I went and collected 75 cuttings a couple weeks ago, put them in a garbage bag filled with damp sawdust, plants upside down. They are in my shop where there is no heat. Come about April I will go take them out and stick them in the dirt and watch them grow where I need to fill in the holes in the vineyard. I suspect I will have a high rate of success doing this again.


----------



## RedSun (Feb 13, 2015)

My cuttings in zip bag (65F) have rooted. The ones in basement (55F) have also rooted. But the ones receiving bottom heat (85F) have not shown any sign of growth. 

There is some possibility that the cuttings receiving the bottom heat may have dried somehow. I did keep them watered. But the watering may not be enough because of the 85F heat.....


----------



## GreginND (Feb 14, 2015)

That would definitely be a possibility. I would certainly tent them in plastic to maintain humidity levels.


----------



## grapeman (Feb 14, 2015)

When applying bottom heat to 80 to 85F and using a heat mat, it is entirely possible to overheat the cuttings. The most reliable mats have a thermostaic control probe. and the temperature at the cutting end is a bit tricky to maintain, depending on placement of the tip. I have placed the probe wrong before and the cuttings never rooted.
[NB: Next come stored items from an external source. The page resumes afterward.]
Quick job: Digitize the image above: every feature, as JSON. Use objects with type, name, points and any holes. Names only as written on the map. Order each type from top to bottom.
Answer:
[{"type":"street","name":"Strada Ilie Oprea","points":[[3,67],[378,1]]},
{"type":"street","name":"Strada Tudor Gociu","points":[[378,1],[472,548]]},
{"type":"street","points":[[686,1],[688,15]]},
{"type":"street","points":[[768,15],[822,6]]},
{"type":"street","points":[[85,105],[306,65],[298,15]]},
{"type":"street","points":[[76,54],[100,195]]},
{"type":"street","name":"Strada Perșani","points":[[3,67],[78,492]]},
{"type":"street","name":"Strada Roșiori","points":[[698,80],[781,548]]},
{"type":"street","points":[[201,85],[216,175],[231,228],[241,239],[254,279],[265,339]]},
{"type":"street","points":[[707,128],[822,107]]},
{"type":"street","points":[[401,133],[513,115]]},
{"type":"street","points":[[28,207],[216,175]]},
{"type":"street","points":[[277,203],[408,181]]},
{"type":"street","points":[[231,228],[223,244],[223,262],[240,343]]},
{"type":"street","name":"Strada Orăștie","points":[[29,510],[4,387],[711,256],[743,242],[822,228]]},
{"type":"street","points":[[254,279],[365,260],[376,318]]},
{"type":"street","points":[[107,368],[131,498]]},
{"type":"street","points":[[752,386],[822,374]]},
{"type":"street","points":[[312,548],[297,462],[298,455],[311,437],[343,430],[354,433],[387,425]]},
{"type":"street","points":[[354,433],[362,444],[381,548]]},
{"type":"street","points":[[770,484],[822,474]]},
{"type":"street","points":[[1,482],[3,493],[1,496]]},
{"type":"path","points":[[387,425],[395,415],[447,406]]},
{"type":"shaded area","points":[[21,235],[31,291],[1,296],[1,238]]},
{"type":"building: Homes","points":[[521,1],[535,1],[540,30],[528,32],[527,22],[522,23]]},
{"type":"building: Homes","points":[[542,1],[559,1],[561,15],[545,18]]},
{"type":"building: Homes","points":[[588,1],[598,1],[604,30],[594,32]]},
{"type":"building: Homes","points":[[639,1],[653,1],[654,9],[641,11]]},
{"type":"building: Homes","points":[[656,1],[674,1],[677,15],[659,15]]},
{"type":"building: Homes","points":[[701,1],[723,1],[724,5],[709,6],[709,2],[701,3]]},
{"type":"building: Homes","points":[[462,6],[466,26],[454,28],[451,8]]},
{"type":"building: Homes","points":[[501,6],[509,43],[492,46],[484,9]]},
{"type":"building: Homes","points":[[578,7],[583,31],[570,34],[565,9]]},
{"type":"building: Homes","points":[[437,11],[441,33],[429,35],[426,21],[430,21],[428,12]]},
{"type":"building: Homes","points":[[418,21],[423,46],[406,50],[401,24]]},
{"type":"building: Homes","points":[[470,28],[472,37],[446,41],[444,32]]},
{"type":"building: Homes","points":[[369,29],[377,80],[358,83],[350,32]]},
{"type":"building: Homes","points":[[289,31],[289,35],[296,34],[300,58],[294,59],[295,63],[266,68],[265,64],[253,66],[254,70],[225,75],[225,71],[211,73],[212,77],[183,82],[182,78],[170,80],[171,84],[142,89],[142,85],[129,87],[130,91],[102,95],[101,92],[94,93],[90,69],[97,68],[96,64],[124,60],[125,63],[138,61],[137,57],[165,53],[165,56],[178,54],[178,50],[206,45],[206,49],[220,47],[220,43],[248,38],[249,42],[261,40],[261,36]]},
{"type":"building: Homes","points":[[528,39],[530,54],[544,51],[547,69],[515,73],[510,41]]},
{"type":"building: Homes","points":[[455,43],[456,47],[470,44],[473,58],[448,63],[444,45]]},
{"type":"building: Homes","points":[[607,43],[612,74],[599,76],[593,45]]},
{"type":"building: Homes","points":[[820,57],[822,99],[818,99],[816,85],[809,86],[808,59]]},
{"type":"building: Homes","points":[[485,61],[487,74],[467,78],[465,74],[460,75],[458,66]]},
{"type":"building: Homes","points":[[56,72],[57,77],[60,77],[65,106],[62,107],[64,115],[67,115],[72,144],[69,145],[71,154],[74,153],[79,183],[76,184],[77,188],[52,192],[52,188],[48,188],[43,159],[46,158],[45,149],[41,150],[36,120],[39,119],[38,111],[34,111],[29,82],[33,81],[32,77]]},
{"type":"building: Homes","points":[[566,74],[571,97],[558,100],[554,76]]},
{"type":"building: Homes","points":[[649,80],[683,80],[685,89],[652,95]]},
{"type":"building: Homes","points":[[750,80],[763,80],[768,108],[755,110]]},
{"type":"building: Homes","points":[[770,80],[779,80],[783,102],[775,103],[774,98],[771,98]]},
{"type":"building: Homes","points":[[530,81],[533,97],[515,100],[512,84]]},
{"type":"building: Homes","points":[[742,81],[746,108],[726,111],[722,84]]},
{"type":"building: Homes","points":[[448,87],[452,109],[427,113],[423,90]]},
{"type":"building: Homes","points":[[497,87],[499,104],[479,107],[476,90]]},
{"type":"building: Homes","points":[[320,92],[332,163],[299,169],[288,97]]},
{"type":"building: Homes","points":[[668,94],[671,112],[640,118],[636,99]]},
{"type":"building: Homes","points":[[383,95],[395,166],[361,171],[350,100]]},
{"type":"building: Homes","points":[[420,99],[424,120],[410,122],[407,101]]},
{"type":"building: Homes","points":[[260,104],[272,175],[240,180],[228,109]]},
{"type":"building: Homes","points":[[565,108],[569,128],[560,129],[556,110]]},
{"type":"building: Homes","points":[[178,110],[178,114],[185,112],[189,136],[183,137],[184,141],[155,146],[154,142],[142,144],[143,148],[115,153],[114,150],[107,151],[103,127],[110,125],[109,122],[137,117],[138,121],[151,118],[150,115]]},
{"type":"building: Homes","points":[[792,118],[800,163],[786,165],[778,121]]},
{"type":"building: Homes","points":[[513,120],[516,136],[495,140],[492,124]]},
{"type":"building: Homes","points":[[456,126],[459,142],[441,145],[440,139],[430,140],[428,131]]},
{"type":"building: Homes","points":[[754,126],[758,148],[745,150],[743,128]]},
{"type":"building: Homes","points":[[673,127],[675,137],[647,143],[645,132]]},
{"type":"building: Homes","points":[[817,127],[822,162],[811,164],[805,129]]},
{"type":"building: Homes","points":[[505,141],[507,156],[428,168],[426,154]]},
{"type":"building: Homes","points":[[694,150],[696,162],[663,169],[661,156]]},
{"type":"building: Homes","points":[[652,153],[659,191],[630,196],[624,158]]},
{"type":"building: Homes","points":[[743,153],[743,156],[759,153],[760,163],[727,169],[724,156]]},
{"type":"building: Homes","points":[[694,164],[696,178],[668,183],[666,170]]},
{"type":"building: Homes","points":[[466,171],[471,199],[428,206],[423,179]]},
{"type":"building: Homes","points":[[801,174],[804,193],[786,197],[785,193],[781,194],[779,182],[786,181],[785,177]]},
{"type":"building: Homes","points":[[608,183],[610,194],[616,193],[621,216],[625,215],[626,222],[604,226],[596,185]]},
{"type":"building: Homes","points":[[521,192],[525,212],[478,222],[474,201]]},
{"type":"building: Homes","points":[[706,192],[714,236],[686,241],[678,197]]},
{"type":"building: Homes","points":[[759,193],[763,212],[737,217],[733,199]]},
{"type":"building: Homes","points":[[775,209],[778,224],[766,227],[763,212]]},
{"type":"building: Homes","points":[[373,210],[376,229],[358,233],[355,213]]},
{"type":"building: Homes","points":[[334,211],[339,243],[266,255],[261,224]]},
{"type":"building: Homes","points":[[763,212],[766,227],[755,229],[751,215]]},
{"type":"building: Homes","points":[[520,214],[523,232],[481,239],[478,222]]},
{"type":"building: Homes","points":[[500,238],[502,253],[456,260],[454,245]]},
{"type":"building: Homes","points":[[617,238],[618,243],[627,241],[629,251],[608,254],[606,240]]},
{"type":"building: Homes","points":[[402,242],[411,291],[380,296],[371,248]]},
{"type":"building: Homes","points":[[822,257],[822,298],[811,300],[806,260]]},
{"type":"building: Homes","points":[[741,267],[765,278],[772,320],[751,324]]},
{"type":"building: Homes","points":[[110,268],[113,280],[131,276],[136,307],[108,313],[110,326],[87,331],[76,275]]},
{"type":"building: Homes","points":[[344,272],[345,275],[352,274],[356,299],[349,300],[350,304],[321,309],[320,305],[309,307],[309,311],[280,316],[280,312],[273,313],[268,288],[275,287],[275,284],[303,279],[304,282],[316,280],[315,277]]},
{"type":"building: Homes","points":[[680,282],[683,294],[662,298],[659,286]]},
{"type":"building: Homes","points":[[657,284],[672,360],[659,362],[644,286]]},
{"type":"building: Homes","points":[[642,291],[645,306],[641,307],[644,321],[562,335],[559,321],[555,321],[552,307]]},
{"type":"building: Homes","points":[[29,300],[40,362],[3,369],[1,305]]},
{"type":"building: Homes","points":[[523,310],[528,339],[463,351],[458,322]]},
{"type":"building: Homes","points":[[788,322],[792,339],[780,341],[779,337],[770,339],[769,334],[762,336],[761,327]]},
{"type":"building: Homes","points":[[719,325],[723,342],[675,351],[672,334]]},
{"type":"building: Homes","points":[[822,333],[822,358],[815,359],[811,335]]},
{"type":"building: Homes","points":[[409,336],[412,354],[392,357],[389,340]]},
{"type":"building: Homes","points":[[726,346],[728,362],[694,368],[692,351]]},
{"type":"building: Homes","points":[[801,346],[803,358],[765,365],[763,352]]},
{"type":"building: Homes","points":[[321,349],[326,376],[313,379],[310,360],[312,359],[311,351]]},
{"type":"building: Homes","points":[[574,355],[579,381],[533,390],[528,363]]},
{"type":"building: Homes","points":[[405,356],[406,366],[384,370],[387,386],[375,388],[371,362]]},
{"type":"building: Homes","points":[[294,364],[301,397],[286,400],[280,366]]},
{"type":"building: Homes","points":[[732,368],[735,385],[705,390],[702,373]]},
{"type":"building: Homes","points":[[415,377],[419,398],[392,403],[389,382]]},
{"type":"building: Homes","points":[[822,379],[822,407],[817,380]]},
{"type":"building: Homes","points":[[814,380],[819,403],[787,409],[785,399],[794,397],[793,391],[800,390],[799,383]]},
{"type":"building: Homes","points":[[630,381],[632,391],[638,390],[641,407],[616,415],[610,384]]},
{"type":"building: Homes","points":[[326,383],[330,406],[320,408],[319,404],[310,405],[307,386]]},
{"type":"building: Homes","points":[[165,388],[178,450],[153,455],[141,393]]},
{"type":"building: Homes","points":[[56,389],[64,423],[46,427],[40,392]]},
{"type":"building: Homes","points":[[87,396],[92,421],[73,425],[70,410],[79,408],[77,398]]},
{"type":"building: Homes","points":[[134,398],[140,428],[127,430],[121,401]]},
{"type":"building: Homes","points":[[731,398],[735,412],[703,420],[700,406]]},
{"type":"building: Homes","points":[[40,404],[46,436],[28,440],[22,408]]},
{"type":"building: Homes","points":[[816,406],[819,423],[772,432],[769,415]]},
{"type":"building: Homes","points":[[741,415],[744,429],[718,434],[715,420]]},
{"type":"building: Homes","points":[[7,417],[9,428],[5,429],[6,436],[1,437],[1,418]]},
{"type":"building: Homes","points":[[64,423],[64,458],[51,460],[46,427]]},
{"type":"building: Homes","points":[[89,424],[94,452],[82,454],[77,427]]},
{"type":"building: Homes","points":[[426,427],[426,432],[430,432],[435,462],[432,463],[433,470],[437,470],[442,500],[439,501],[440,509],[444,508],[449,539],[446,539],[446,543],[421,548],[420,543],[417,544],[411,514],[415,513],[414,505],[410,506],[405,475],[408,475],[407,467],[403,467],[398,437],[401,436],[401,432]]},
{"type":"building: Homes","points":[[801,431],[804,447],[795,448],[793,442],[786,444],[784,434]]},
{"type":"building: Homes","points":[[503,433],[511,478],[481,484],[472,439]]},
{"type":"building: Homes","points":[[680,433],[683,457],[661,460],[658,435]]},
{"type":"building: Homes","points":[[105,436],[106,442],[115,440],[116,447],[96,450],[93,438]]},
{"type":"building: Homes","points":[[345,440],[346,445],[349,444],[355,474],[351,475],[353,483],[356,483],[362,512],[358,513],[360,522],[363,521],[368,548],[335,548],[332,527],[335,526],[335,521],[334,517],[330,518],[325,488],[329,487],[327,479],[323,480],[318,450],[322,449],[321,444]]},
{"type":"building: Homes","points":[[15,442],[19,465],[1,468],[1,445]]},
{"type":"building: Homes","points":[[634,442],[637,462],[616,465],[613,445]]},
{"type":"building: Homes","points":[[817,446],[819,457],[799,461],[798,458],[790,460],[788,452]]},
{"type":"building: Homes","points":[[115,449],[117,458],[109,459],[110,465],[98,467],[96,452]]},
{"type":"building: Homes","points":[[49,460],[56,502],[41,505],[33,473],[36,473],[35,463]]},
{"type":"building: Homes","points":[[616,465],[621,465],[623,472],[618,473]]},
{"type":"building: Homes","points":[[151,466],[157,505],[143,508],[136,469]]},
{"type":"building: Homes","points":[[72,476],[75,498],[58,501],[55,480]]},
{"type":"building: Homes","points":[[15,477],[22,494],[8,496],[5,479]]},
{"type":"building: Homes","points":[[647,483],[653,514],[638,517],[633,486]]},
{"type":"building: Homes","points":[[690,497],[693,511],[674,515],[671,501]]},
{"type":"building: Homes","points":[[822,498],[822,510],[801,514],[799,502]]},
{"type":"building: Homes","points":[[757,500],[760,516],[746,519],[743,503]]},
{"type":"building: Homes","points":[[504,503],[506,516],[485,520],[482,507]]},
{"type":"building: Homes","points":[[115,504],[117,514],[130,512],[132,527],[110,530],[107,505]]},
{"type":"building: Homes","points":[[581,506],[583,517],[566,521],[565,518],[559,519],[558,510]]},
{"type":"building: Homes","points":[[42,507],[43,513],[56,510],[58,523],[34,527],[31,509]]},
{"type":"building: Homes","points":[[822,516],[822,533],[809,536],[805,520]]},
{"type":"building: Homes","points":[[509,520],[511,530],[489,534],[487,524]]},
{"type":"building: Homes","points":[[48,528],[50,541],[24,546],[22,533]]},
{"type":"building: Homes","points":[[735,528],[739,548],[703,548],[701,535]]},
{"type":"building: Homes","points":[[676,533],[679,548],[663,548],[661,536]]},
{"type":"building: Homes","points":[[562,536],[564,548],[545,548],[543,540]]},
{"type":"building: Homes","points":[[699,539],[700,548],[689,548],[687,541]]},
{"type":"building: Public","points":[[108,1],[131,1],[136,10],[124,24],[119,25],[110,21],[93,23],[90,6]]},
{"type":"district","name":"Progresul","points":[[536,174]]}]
It takes some experimentation.

Procedures for rooting cuttings is not an exacting science. Whatever you can use at your location with good sucess is the best for you. If you are from a nice warm area you can certainly just stick them in the ground and they will root. The soil is warm enough to get them to callous and root with no further effort. If you are from an area where the ground stays frozen until April, you will need a method to get them calloused and rooted so they can be grown out early in the summer.

I think the first effort I made early on in my grape growing was in the mid 70's when I was clearing a field from obstacles that had been placed there many years before. One of them was an old Deleware grapevine. I cut the vine up which had been overgrown for years. I took the one year old wood and put it in an old horse barn with a dirt floor. I buried the canes up with a nice thick mulch of old hay. The dirt floor was damp so it kept the canes moist all winter. The next year I cut the canes up into proper sized cuttings and planted them out in a row to see what they would do. I had considered putting in a vineyard at the time so if they rooted I would move them into it. As luck would have it, most of them took root and grew. I had decided however at that time a vineyard wouldn't be profitable here in upper NYS so I ripped the vines out. Some would consider that a waste, but to me it was a great leaning experience.


----------



## RedSun (Feb 14, 2015)

I have one liquid thermometers and two metal thermometers in the rooting media, and the heat mat is controlled by the thermostat. 

I think 85F is too hot and the moisture escapes very quickly. I could put on a dome, but that heats up the top more than the bottom, which is not what I want....


----------